The history of Scikit-learn seems to be pretty different. It grew more directly out of the research community, especially the French Institute for Research and Computer Science and Automation, as an independently developed extension of the SciPy library, and it continues to be a more community-driven project.
Automated (Open) Data Wrangling
This all feels a little troubling in the context of wrangling open data in the public interest.
In our wildest dreams, Catalyst is trying to address the problem of enterprise data integration as laid out by Stonebraker and Ilyas, but with respect to the energy and climate adjacent wings of the US Federal Government, the regional grid operators, and occasionally state public utility commissions:
Most large businesses are decomposed into independent business units to facilitate agility. Such units are typically free to “do their own thing”, without being hindered by corporate-wide issues. For example, adopting a specific global schema for a specific entity type (e.g., customers) across all units is often impossible as the needs of these units are different. Waiting for consensus across all the business units means it would take forever to get anything done. This leads todata silos (one for each unit), where similar data are stored with different granularity, schema, and even contradicting and inconsistent details. A typical enterprise has many such silos, and a major goal of many enterprises is after-the-fact integration of silos for business gain.Data Integration: The Current Status and the Way Forward, Stonebraker & Ilyas (2018)

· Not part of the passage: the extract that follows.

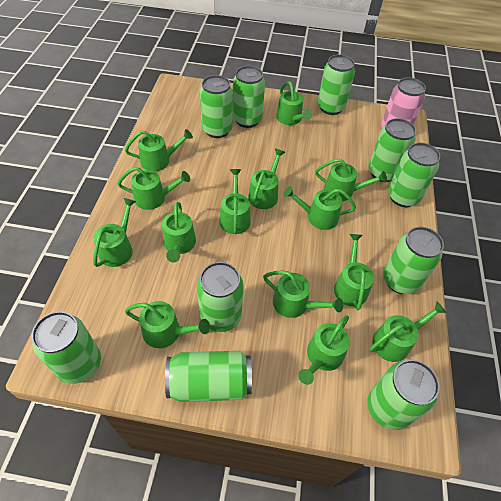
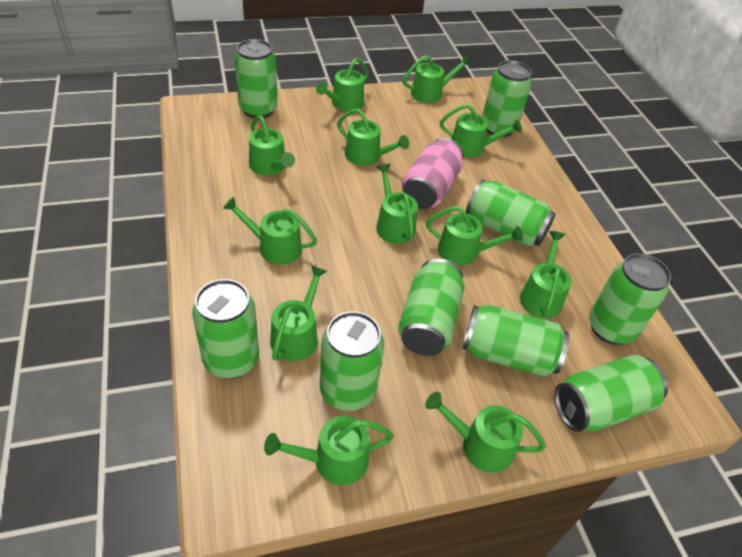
green can: 10 -> 9
green watering can: 14 -> 12

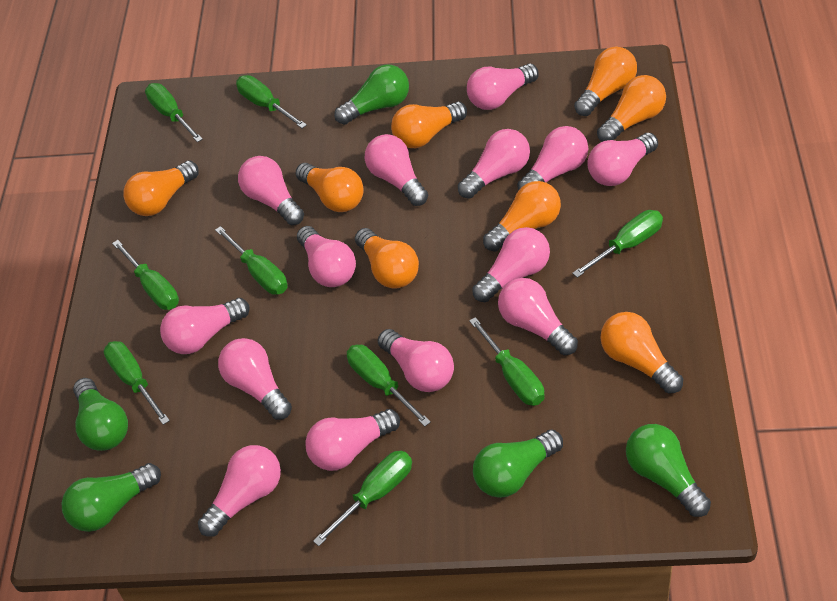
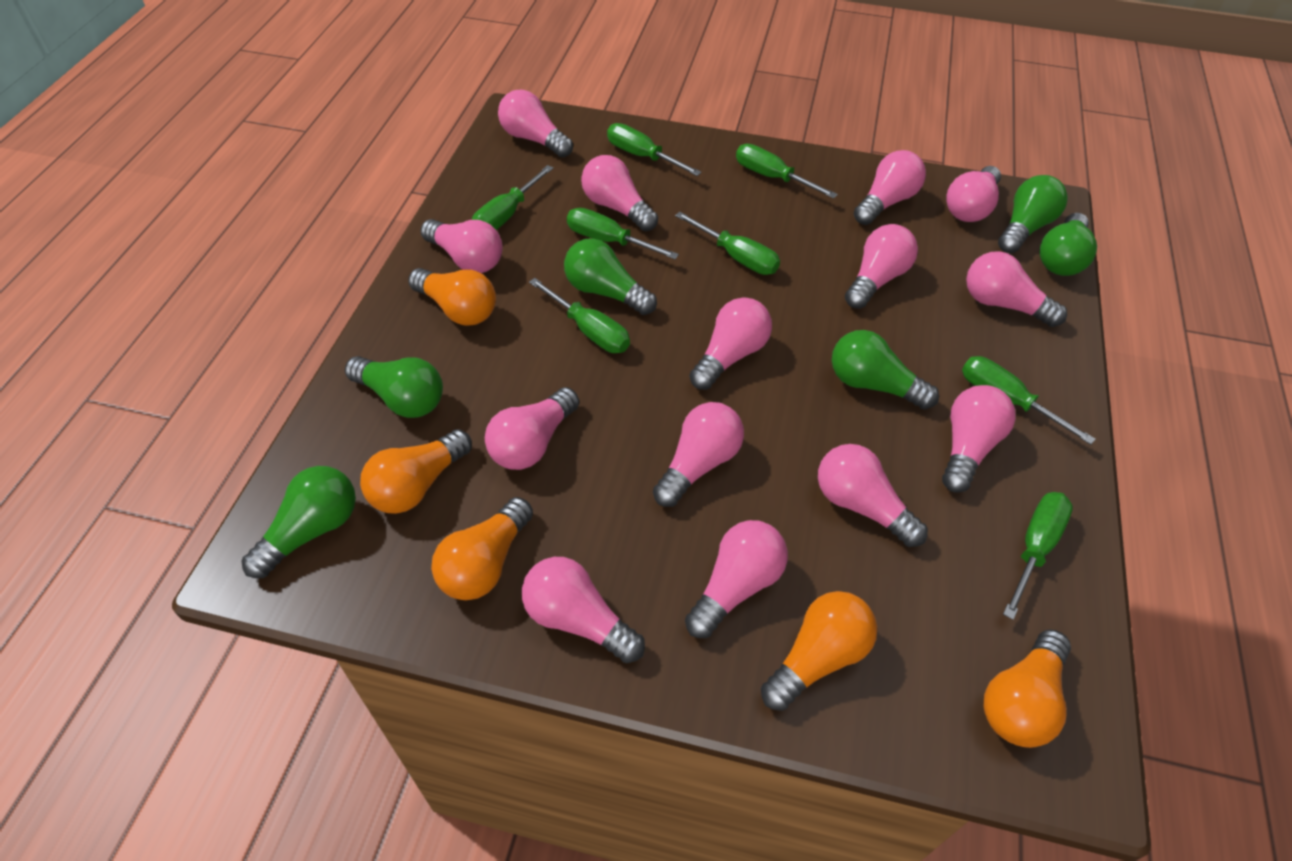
green light bulb: 5 -> 6
green screwdriver: 9 -> 8
orange light bulb: 8 -> 5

Except in our case, the “business units” are agencies like FERC, EIA, and EPA; the “customers” are the general public, as represented by policymakers, researchers, journalists, and advocacy organizations; and “business gains” are things like clean air, a stable climate, and a cost-effective, reliable energy system.
Most public data is a mess. The knowledge required to clean it up exists. Cloud based computational infrastructure is pretty easily available and cost effective. But currently there seems to be a gap in the open source tooling. We can keep hacking away at it with custom rule-based processes informed by our modest domain expertise, and we’ll make progress, but as the leading researchers in the field point out, this doesn’t scale very well.
If these kinds of powerful automated data wrangling tools are only really available for commercial purposes, I’m afraid that the current gap in data accessibility will not only persist, but grow over time. More commercial data producers and consumers will learn how to make use of them, and dedicate financial resources to doing so, knowing that they’ll be able to reap financial rewards. While folks working in the public interest trying to create universal public goods with public data and open source software will be left behind, struggling with messy data forever.
So, how can we work from the published literature, and existing open source research projects to build actively maintained community tools that fill this niche? What kinds of organizations and stakeholders would benefit from these tools? What kind of organizations would be interested in supporting this kind of work? What other major open datasets beyond energy and climate need this kind of treatment? How can we follow in the footsteps of NumPy, SciPy, Pandas, Scikit-learn, Airflow, Dask, Project Jupyter, and all the other community tools that make up the amazing PyData ecosystem?